En la apuesta social por abrir una etapa renovada de los asuntos públicos, no bastó que políticos jóvenes desplazaran a sus viejos compañeros de partido de los principales cargos directivos de la política española.
Vaya la manera que tiene la clase política española de envejecer su utilidad a pasos acelerados. Si durante los últimos años, arrinconados por los casos de corrupción del Partido Popular y el desgastado liderazgo de Mariano Rajoy, que aguantó años de mandato en medio del escándalo, los españoles deseaban el surgimiento de un relevo generacional que diera dinamismo y efectividad al gobierno de ese país; la investidura fallida de Pedro Sánchez como presidente deja ver que la política ibérica se resiste a abandonar las formas parlamentarias del descrédito y la falta de acuerdos.

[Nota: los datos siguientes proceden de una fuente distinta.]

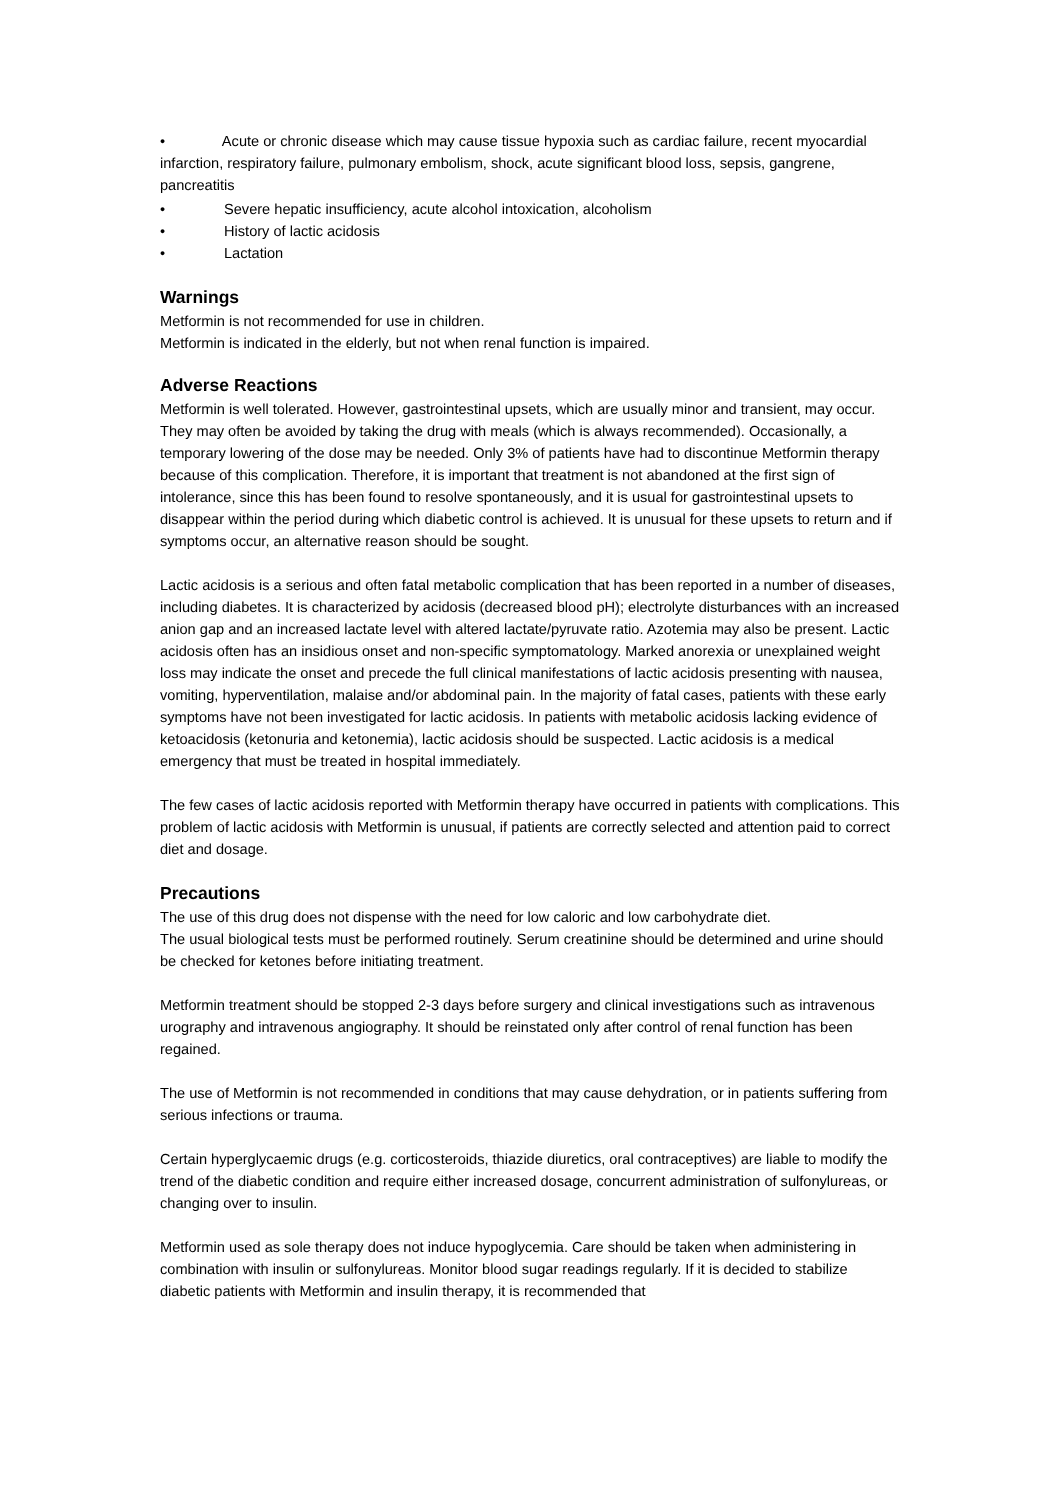• Acute or chronic disease which may cause tissue hypoxia such as cardiac failure, recent myocardial infarction, respiratory failure, pulmonary embolism, shock, acute significant blood loss, sepsis, gangrene, pancreatitis
• Severe hepatic insufficiency, acute alcohol intoxication, alcoholism
• History of lactic acidosis
• Lactation
Warnings
Metformin is not recommended for use in children.
Metformin is indicated in the elderly, but not when renal function is impaired.
Adverse Reactions
Metformin is well tolerated. However, gastrointestinal upsets, which are usually minor and transient, may occur. They may often be avoided by taking the drug with meals (which is always recommended). Occasionally, a temporary lowering of the dose may be needed. Only 3% of patients have had to discontinue Metformin therapy because of this complication. Therefore, it is important that treatment is not abandoned at the first sign of intolerance, since this has been found to resolve spontaneously, and it is usual for gastrointestinal upsets to disappear within the period during which diabetic control is achieved. It is unusual for these upsets to return and if symptoms occur, an alternative reason should be sought.
Lactic acidosis is a serious and often fatal metabolic complication that has been reported in a number of diseases, including diabetes. It is characterized by acidosis (decreased blood pH); electrolyte disturbances with an increased anion gap and an increased lactate level with altered lactate/pyruvate ratio. Azotemia may also be present. Lactic acidosis often has an insidious onset and non-specific symptomatology. Marked anorexia or unexplained weight loss may indicate the onset and precede the full clinical manifestations of lactic acidosis presenting with nausea, vomiting, hyperventilation, malaise and/or abdominal pain. In the majority of fatal cases, patients with these early symptoms have not been investigated for lactic acidosis. In patients with metabolic acidosis lacking evidence of ketoacidosis (ketonuria and ketonemia), lactic acidosis should be suspected. Lactic acidosis is a medical emergency that must be treated in hospital immediately.
The few cases of lactic acidosis reported with Metformin therapy have occurred in patients with complications. This problem of lactic acidosis with Metformin is unusual, if patients are correctly selected and attention paid to correct diet and dosage.
Precautions
The use of this drug does not dispense with the need for low caloric and low carbohydrate diet.
The usual biological tests must be performed routinely. Serum creatinine should be determined and urine should be checked for ketones before initiating treatment.
Metformin treatment should be stopped 2-3 days before surgery and clinical investigations such as intravenous urography and intravenous angiography. It should be reinstated only after control of renal function has been regained.
The use of Metformin is not recommended in conditions that may cause dehydration, or in patients suffering from serious infections or trauma.
Certain hyperglycaemic drugs (e.g. corticosteroids, thiazide diuretics, oral contraceptives) are liable to modify the trend of the diabetic condition and require either increased dosage, concurrent administration of sulfonylureas, or changing over to insulin.
Metformin used as sole therapy does not induce hypoglycemia. Care should be taken when administering in combination with insulin or sulfonylureas. Monitor blood sugar readings regularly. If it is decided to stabilize diabetic patients with Metformin and insulin therapy, it is recommended that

En la apuesta social por abrir una etapa renovada de los asuntos públicos, no bastó que políticos jóvenes desplazaran a sus viejos compañeros de partido de los principales cargos directivos de la política española —la edad de los dirigentes actuales del PSOE, PP, Ciudadanos y Podemos está entre los 38 y los 47 años, frente a los 63 con los que Rajoy dejó el poder—. Tampoco fue suficiente que la ciudadanía fragmentara aún más la representación parlamentaria, en el experimento democrático de avanzar hacia escenarios incluyentes que obligan a tejer con mayor fineza el acuerdo.
La sociedad quiso darle la vuelta a la página de la parálisis dando por muerto al bipartidismo que dominó al sistema desde su transición a la democracia en 1976, pero paradójicamente la polarización de la clase política la trajo de nueva cuenta al callejón de la inestabilidad que ofrece un presidente en funciones incapaz de conformar gobierno tras la elección general del pasado 28 de abril, tal y como en su momento le sucedió a Mariano Rajoy por un periodo inédito de 10 meses en 2016.
Peor aún, desde hacía mucho tiempo no se daba un mandato electoral tan claro a la izquierda de establecer un gobierno de corte progresista y, teniendo todo el margen en el Congreso para acelerar el cambio en las políticas públicas, desperdiciaron la oportunidad al echar por la borda parlamentaria gran parte del capital político ganado en las urnas, producto de la improvisación y la desconfianza.
Primero. La desconfianza entre socialistas y podemitas —que en conjunto tienen a 165 de los 176 diputados necesarios para conformar gobierno— impidió no sólo presionar mediante un bloque unificado a otros partidos minoritarios para conseguir los nueve votos faltantes, sino, además, al final, las principales fuerzas de izquierda acabaron votando diferenciado en la investidura fallida de Pedro Sánchez, con el voto a favor de PSOE y la abstención de Podemos.
Segundo. A pesar de la representación mayoritaria de la izquierda en el Congreso, la desconfianza extrema entre PSOE y Podemos hizo que Pedro Sánchez estuviera más ocupado en gestionar, de manera unilateral, la abstención de la derecha a fin de alcanzar el umbral mínimo necesario para conformar gobierno, que en limar asperezas con sus aliados naturales.
Tercero. La impericia de Pablo Iglesias fue manifiesta al querer imponer su voluntad en la definición de gabinete mientras su partido, Podemos, es apenas la cuarta fuerza electoral del país y, en comparación con los comicios de 2016, vio disminuida su representación parlamentaria en 40% de los escaños.
Cuarto. La improvisación del líder socialista quedó al descubierto cuando se presenta a una sesión de investidura, sin transparencia absoluta sobre la conformación de gobierno que propone a la Cámara y alentando un gobierno de minoría, donde su gobierno quedaría sustentado por los 123 escaños de su partido y la abstención de gran parte del resto de las fuerzas políticas representadas.
¿En qué momento pensó que la derecha moderada lo iba a dejar pasar, cuando la posibilidad de tener una nueva convocatoria a elecciones conlleva mayores riesgos para una izquierda incapaz siquiera de ponerse de acuerdo?
La ausencia de gobierno impide la discusión de presupuestos y pone en riesgo la provisión de recursos públicos a las familias que más lo necesitan, sin duda un escenario contrario a los principios de la izquierda progresista. De no rectificar rápido, Pedro Sánchez encontrará solo la respuesta a la interrogante que planteó desde la tribuna ante el fracaso de su investidura: ¿de qué sirve una izquierda que pierde incluso cuando gana?